Material provided:
━━━━━━━━━━━━━━━━

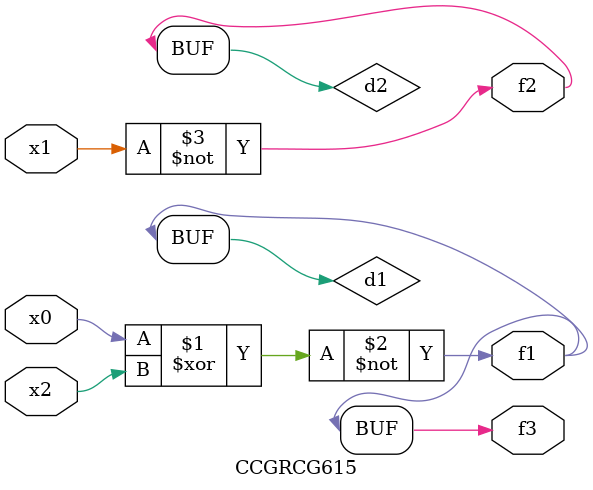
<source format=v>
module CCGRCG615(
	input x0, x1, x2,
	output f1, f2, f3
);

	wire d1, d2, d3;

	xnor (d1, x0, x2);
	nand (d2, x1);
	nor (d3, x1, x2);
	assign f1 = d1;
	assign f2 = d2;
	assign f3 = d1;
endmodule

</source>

━━━━━━━━━━━━━━━━

What you should do: Report each line in the entries where the string "assign" occurs.

Result of the exercise:
	assign f1 = d1;
	assign f2 = d2;
	assign f3 = d1;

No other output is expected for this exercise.